Serambiupdate.com - Stakeholder Universitas Muhammadiyah Prof. DR. HAMKA (Uhamka) menjadi narasumber dalam acara Dialektika TV Muhammadiyah (TVMU) dengan mengangkat tema Etika Debat yang ditayangkan di platform Youtube TVMU Channel dan WEBSITE TVMU, Sabtu (13/1).
Adapun ketiga Stakeholder Uhamka yang hadir di acara ini adalah Muhib Rosyidi Ketua Lembaga Pengkajian dan Pengembangan Al-Islam Kemuhammadiyahan (LPP AIK) Uhamka, Pahman Habibi Akademisi Uhamka, dan Rifma Ghulam Dzaljad Dosen Fakultas Ilmu Sosial dan Politik (FISIP) Uhamka, dengan dipandu oleh Ichsan Marsya dari TVMU sebagai Host.
Muhib Rosyidi selaku Ketua LPPAIK memberikan pendapatnya dari kacamata Islam. Dalam Islam, debat diartikan kepada dua pandangan, Jidal dan Mira’. Pada esensinya, debat dilakukan untuk mengungkapkan gagasan yang menjadi alat untuk menemukan kekurangan pada lawan bicara. Pada istilah Jidal, debat dilakukan untuk menemukan kekurangan dalam isi yang diberikan oleh lawan bicara. Sedangkan, pada istilah Mira’, debat dipertahankan untuk menemukan kekurangan pada sosok lawan bicaranya.
“Dalam surat Al-Mujadalah, debat diartikan dengan Jidal. Sedangkan dalam suatu hadits, debat juga bisa dimaksudkan dengan Mira’. Dua istilah ini memang sama-sama memiliki arti debat, karena porsi utama debat adalah menemukan kekurangan atau mengalahkan lawan bicara. Tapi dalam istilah Jidal, yang ingin kita kalahkan itu gagasan atau isi debatnya. Sedangkan dalam istilah Mira’, yang ingin kita kalahkan itu bukan isinya, tapi pembicaranya,” ujarnya.
Pahman Habibi menyampaikan debat ketiga yang dilakukan para Calon Presiden akan berdampak kepada pilihan masyarakat, khususnya swing voters yang merasa salah satu paslon telah mewakili aspirasi masyarakat. Maka dari itu, ia menyarankan agar masyarakat tidak sensitif dengan gaya debat yang dibawakan oleh masing-masing paslon. Etika yang sebenarnya harus masyarakat Yakini adalah visi dan misi paslon dan implementasi dari visi dan misi itu sendiri.
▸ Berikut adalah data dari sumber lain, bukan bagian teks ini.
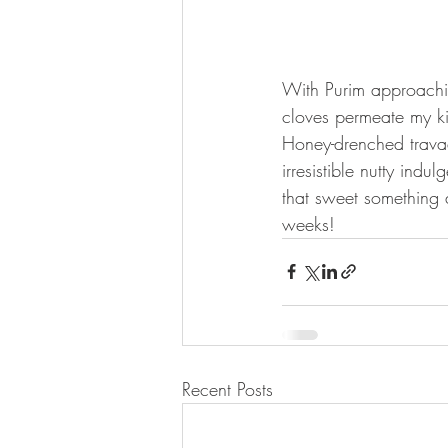
With Purim approachi
cloves permeate my ki
Honey-drenched travad
irresistible nutty ind
that sweet something 
weeks! 
Recent Posts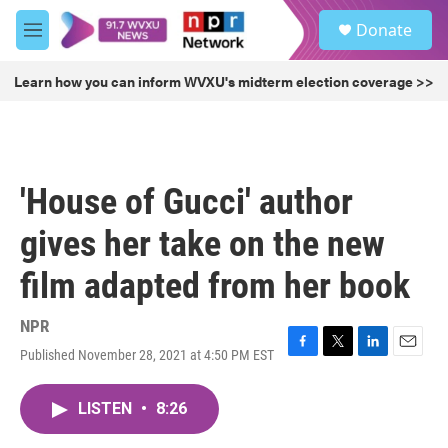
Skip to main content
S
Donate
e
M
a
e
r
n
Learn how you can inform WVXU's midterm election coverage >>
c
u
h
u
e
r
'House of Gucci' author
y
gives her take on the new
film adapted from her book
NPR
Published November 28, 2021 at 4:50 PM EST
F
T
L
E
a
w
i
m
c
i
n
a
LISTEN
•
8:26
e
t
k
i
b
t
e
l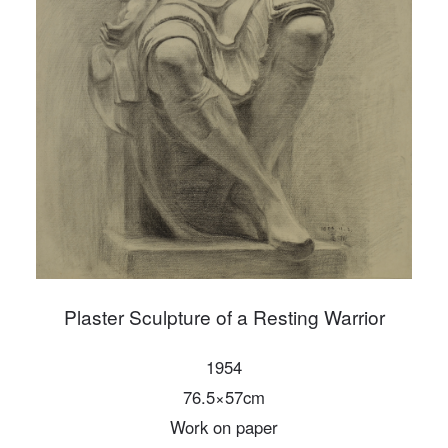
PIN SM
Mobile phone number will be your login ID
LOGIN
Use Artron membership to login
Plaster Sculpture of a Resting Warrior
1954
76.5×57cm
Work on paper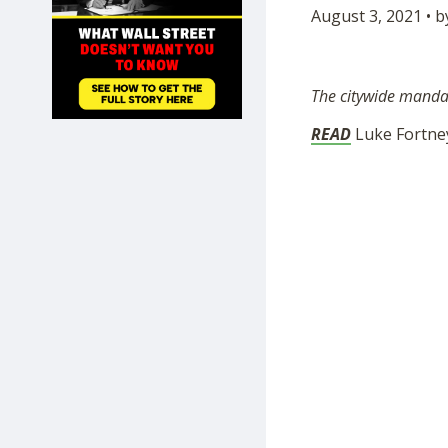
August 3, 2021 • 
SHOP
The citywide mandate
READ
Luke Fortney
“Standar etika itu beraneka ragam, dan setiap Capres memiliki gaya debatnya masing-masing. Maka, seharusnya masyarakat tetap fokus kepada visi-misi Capres dan bagaimana mereka mengimplementasikan visi-misi tersebut,” pungkasnya.
Rifma Dzaljad memberikan pandangannya dari sisi filsafat nilai. Menurutnya, dalam konteks debat, etika bukan berfilosofi pada pemaknaan tentang mana yang benar dan salah, tapi dimaknai dengan nilai-nilai yang dipercaya oleh suatu kelompok. Maka, ada tiga aspek yang harus dipahami dalam etika debat, diantaranya ruang dan waktu yang adil, sikap yang baik atas pendapat lawan bicara, dan mendengarkan pendapat lawan bicara.
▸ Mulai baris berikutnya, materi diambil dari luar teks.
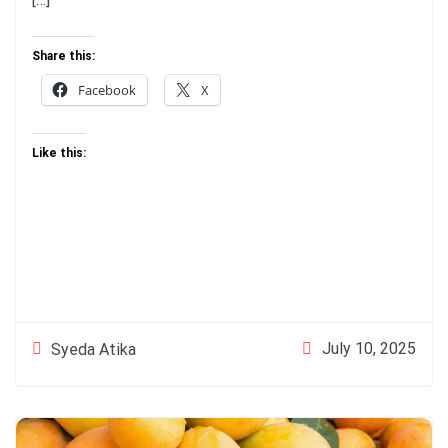
Share this:
Facebook
X
Like this:
July 10, 2025
Syeda Atika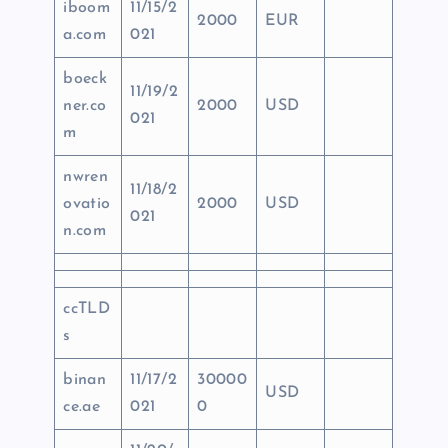
iboom
11/15/2
2000
EUR
a.com
021
boeck
11/19/2
ner.co
2000
USD
021
m
nwren
11/18/2
ovatio
2000
USD
021
n.com
ccTLD
s
binan
11/17/2
30000
USD
ce.ae
021
0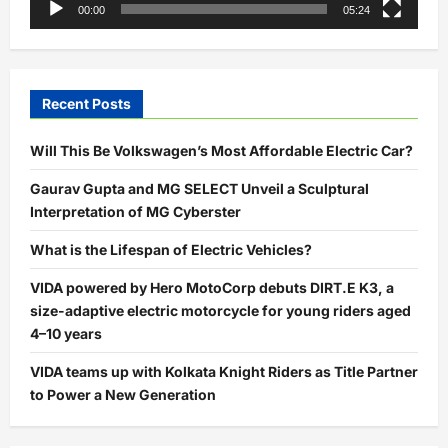
00:00
05:24
Recent Posts
Will This Be Volkswagen’s Most Affordable Electric Car?
Gaurav Gupta and MG SELECT Unveil a Sculptural
Interpretation of MG Cyberster
What is the Lifespan of Electric Vehicles?
VIDA powered by Hero MotoCorp debuts DIRT.E K3, a
size-adaptive electric motorcycle for young riders aged
4–10 years
VIDA teams up with Kolkata Knight Riders as Title Partner
to Power a New Generation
“Saat kita melihat etika debat melalui filsafat nilai, etika tidak hanya bicara ilmu tentang benar dan salah, tapi lebih kepada nilai yang diyakini oleh sekelompok orang. Konteks debat yang dapat kita pahami adalah bagaimana menyampaikan kompleksnya gagasan yang kita miliki untuk didiskusikan dengan pihak yang berbeda. Maka ada tiga aspek yang harus kita perhatikan dalam situasi debat yaitu, semua pihak diberi ruang dan waktu yang sama, rasa hormat terhadap lawan debat, dan mendengarkan gagasan lawan debat,” tuturnya.